ANGLE DOMINANT
Londres décrypte la manœuvre de Bruxelles comme un pari économique risqué : Ottawa cherche à sortir de sa dépendance à Washington en s'arrimant au marché unique européen, quitte à provoquer la colère de son plus gros partenaire commercial.
Angle dominant identifié — ne reflète pas l’unanimité des médias de ce pays
POINTS CLES
- 01
Environ 70 % des exportations canadiennes sont destinées aux États-Unis, selon The Independent.
- 02
Donald Trump a qualifié la proposition d'« associate member » de « laughable » et menacé d'imposer « very heavy tariffs » ou de cesser le commerce avec l'Europe si l'intention derrière lui paraissait mauvaise.
- 03
Mark Carney a précisé qu'il cherchait une « unique alliance » et non une adhésion à l'UE ; il doit s'adresser au Parlement européen ce jeudi, un jour après le discours de von der Leyen.
ANALYSE
Londres, 17 septembre 2026. La presse britannique lit la proposition de Ursula von der Leyen à travers le prisme du rapport de force commercial ouvert entre Washington et ses deux principaux partenaires historiques, le Canada et l'Union européenne. Mercredi, devant le Parlement européen à Strasbourg, la présidente de la Commission a affirmé vouloir « ouvrir la porte » à un statut de « membre associé » pour le Canada, formule inédite bâtie sur l'accord de libre-échange CETA existant et sur une future « Alliance pour l'avenir » visant un « espace commun de prospérité et de sécurité économique ». Elle a insisté : ce n'est « pas un partenariat contre quiconque, mais pour notre force commune ».

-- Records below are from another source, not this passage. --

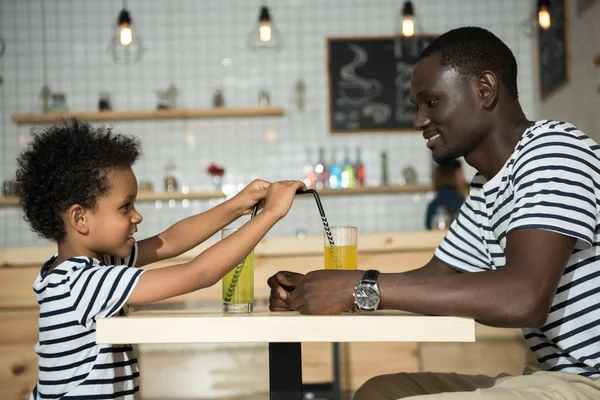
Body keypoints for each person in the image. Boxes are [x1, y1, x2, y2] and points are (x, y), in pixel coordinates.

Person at [267, 26, 600, 399]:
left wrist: (359, 285)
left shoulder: (553, 151)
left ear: (485, 90)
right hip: (555, 376)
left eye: (431, 102)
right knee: (378, 392)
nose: (418, 121)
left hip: (592, 379)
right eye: (417, 107)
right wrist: (321, 288)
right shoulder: (485, 184)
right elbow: (431, 279)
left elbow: (525, 296)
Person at [14, 118, 306, 400]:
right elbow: (198, 273)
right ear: (80, 218)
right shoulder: (85, 283)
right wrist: (271, 214)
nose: (137, 216)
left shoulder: (85, 269)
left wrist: (238, 204)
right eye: (125, 207)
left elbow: (171, 241)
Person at [425, 159, 465, 230]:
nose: (463, 179)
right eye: (461, 174)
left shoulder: (432, 205)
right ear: (452, 176)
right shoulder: (461, 202)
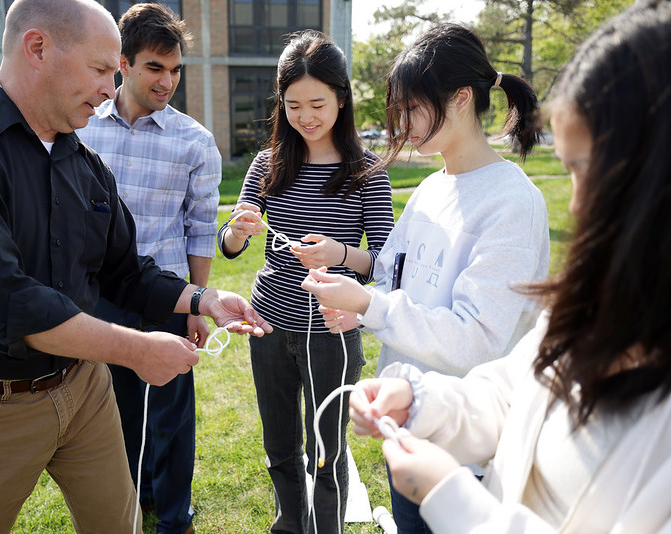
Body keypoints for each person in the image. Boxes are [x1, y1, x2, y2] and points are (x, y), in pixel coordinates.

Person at [0, 0, 271, 532]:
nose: (111, 89)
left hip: (84, 389)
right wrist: (136, 350)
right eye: (100, 70)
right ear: (38, 47)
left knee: (121, 523)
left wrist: (203, 299)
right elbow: (10, 299)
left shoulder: (83, 164)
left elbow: (126, 273)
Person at [345, 1, 671, 532]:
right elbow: (515, 388)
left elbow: (478, 338)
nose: (576, 207)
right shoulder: (602, 303)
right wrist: (421, 401)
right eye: (569, 172)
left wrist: (451, 496)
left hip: (461, 474)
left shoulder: (513, 203)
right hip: (429, 446)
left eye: (587, 172)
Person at [301, 22, 550, 534]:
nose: (404, 124)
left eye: (414, 108)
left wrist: (369, 308)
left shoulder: (511, 203)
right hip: (411, 428)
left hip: (471, 457)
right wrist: (349, 272)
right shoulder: (433, 187)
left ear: (461, 98)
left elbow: (477, 340)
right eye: (400, 110)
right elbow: (396, 271)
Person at [219, 30, 394, 534]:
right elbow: (231, 245)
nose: (306, 116)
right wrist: (238, 228)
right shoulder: (268, 162)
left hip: (331, 334)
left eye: (317, 103)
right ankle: (289, 526)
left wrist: (340, 253)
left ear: (342, 98)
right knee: (279, 446)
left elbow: (383, 262)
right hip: (269, 326)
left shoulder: (366, 170)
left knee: (326, 450)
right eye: (293, 104)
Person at [76, 4, 218, 533]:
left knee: (172, 417)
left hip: (170, 299)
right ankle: (135, 504)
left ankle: (174, 519)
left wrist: (199, 302)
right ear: (123, 63)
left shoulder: (195, 142)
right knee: (115, 415)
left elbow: (201, 228)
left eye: (176, 69)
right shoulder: (82, 129)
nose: (168, 81)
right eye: (155, 67)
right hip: (101, 300)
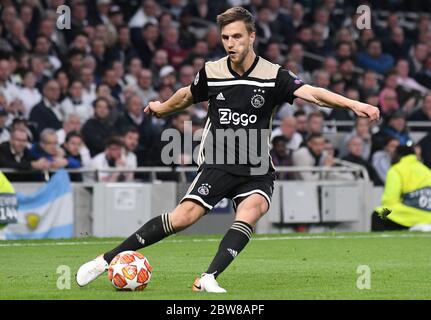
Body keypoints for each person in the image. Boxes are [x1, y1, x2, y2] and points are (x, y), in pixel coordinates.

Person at [76, 7, 379, 293]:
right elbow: (186, 95)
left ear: (251, 37)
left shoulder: (274, 75)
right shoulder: (212, 71)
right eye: (225, 37)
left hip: (257, 168)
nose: (230, 43)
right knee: (183, 218)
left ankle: (208, 277)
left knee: (253, 210)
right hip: (219, 162)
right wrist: (161, 108)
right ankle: (105, 260)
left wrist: (354, 104)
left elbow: (313, 94)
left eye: (236, 36)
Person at [372, 145, 431, 231]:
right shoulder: (427, 170)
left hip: (410, 216)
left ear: (399, 155)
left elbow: (390, 201)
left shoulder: (396, 170)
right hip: (428, 216)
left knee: (378, 214)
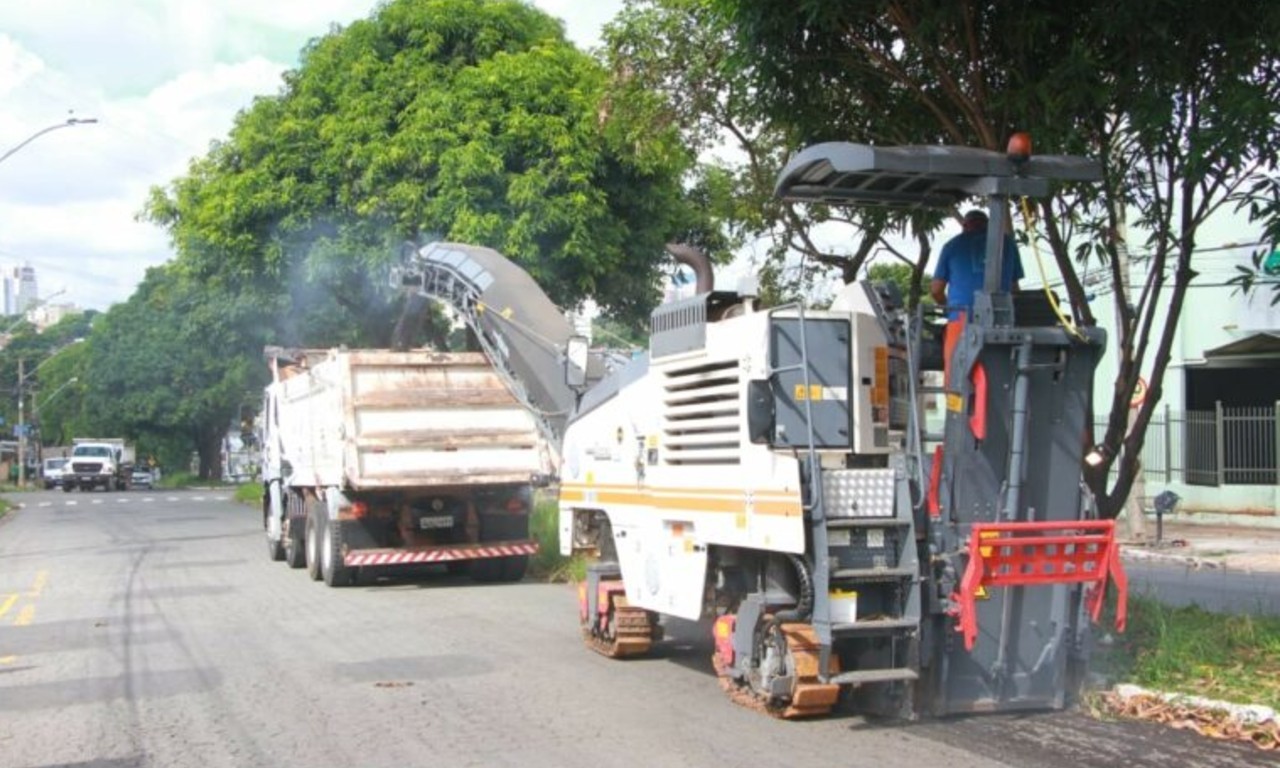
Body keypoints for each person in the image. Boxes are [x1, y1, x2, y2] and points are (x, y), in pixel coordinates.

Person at [930, 209, 1024, 380]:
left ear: (965, 226)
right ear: (988, 224)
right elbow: (1015, 288)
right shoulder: (1008, 245)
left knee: (956, 378)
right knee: (1001, 377)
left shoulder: (952, 246)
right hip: (1003, 322)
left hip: (961, 318)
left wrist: (947, 309)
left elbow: (936, 290)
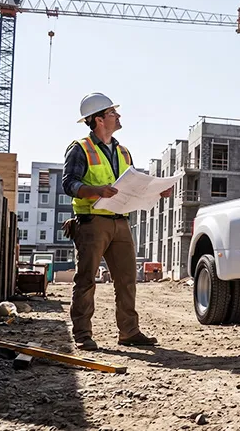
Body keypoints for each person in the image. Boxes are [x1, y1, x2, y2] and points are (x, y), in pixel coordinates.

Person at [62, 92, 172, 351]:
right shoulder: (80, 149)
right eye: (113, 113)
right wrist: (96, 190)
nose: (118, 116)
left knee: (126, 279)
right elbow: (69, 184)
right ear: (98, 120)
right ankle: (82, 335)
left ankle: (129, 332)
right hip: (92, 222)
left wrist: (156, 190)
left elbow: (131, 185)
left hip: (121, 222)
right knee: (86, 279)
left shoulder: (123, 151)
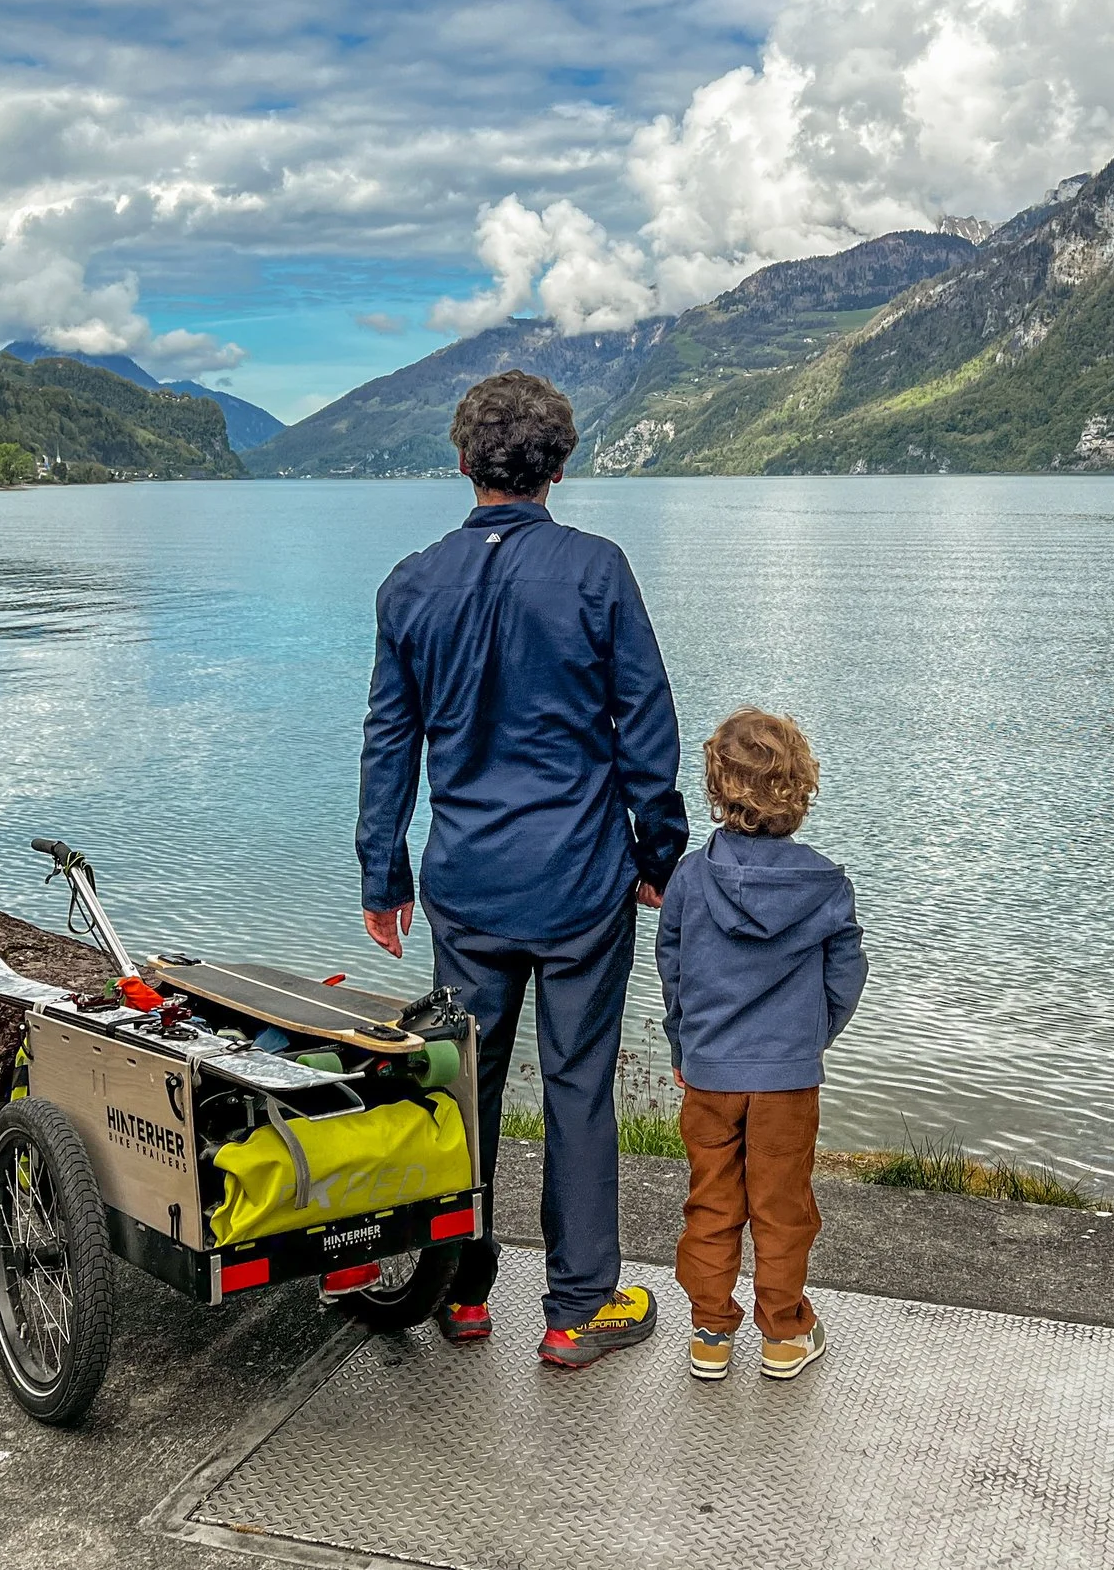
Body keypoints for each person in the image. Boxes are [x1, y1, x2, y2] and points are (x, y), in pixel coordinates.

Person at [358, 369, 690, 1370]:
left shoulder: (411, 584)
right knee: (579, 1087)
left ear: (462, 464)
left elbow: (388, 742)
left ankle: (459, 1289)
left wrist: (384, 874)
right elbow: (646, 727)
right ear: (561, 464)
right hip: (583, 882)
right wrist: (658, 853)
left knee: (459, 1089)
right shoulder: (597, 571)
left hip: (465, 887)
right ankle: (578, 1307)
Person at [656, 706, 867, 1383]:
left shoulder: (690, 880)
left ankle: (711, 1332)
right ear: (799, 788)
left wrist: (685, 1046)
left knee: (711, 1203)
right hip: (787, 1079)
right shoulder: (826, 886)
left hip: (711, 1074)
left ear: (717, 788)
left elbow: (674, 970)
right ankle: (784, 1332)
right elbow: (845, 976)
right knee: (783, 1207)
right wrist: (808, 1041)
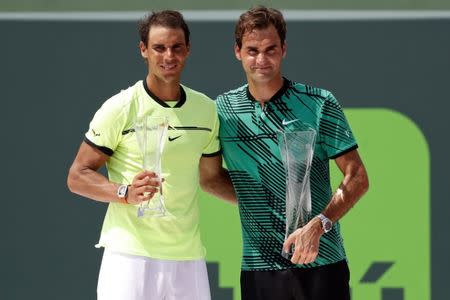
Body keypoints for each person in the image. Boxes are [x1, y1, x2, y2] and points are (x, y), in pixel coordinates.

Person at [67, 10, 235, 300]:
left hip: (188, 258)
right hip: (129, 257)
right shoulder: (120, 107)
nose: (168, 56)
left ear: (187, 50)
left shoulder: (206, 110)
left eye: (176, 47)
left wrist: (264, 202)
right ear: (144, 50)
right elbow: (77, 176)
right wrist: (125, 192)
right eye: (159, 47)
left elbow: (210, 179)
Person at [215, 6, 369, 300]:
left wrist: (319, 225)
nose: (261, 59)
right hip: (259, 267)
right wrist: (257, 199)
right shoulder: (222, 110)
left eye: (270, 49)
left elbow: (357, 177)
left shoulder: (320, 103)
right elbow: (208, 177)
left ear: (283, 49)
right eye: (252, 50)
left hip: (323, 263)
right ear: (237, 52)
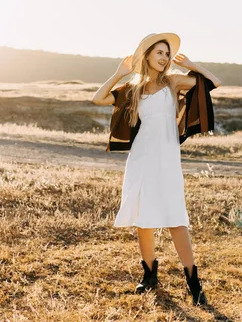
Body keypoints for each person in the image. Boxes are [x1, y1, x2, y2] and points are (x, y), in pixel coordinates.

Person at [91, 32, 221, 306]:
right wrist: (118, 73)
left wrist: (194, 66)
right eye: (159, 53)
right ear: (147, 55)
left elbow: (213, 83)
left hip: (167, 155)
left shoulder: (173, 82)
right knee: (143, 217)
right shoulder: (134, 89)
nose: (164, 58)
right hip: (141, 156)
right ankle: (149, 275)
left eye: (167, 54)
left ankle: (193, 282)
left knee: (176, 217)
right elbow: (99, 98)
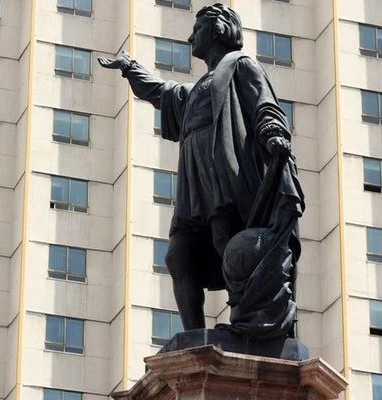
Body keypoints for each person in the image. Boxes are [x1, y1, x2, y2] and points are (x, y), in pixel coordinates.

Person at [98, 4, 303, 331]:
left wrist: (273, 134)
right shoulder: (197, 90)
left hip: (222, 178)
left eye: (197, 29)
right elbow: (162, 93)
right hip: (193, 182)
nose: (190, 37)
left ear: (219, 29)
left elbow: (264, 105)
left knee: (227, 245)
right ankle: (194, 338)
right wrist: (130, 68)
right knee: (178, 256)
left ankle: (247, 323)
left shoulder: (240, 66)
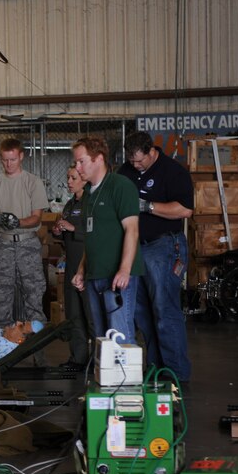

Mark Carney, présent dans l'hémicycle, doit s'adresser aux eurodéputés ce jeudi. Le Premier ministre canadien a pris soin de distinguer sa demande d'une adhésion pleine : il cherche une « alliance unique » en matière de sécurité et d'économie, pas une entrée dans l'Union. La nuance compte pour les journaux londoniens, car elle permet à Ottawa de garder la main sur ses relations extérieures tout en réduisant sa dépendance à un partenaire américain devenu imprévisible.
Cette dépendance reste écrasante : environ 70 % des exportations canadiennes partent vers les États-Unis. Carney a accusé l'administration Trump de vouloir « nous briser pour que l'Amérique nous possède » et promis de ne « jamais oublier les leçons » de cette « trahison américaine », évoquant une rupture commerciale évaluée à 640 milliards de livres. Il vise désormais à doubler le commerce canadien hors États-Unis en dix ans, présentant son pays comme un « havre sûr » capable d'attirer 1 000 milliards de dollars canadiens d'investissements en cinq ans.
Donald Trump, arrivé en Caroline du Nord mercredi, a qualifié l'idée de « risible » et menacé de représailles si l'intention derrière elle était jugée « mauvaise » : « nous imposerons des droits de douane très lourds sur l'Europe ». Il a aussi évoqué la possibilité de cesser le commerce avec certains secteurs européens, rappelant que « nous portons les nations européennes » sur les voitures, le bois et l'alimentation. Pour la presse britannique, cette séquence illustre surtout comment « l'intégration économique est transformée en arme de pression », selon les mots mêmes de Carney lors du sommet d'investissement de Toronto mardi, où les droits de douane servent désormais de levier diplomatique autant que d'outil commercial.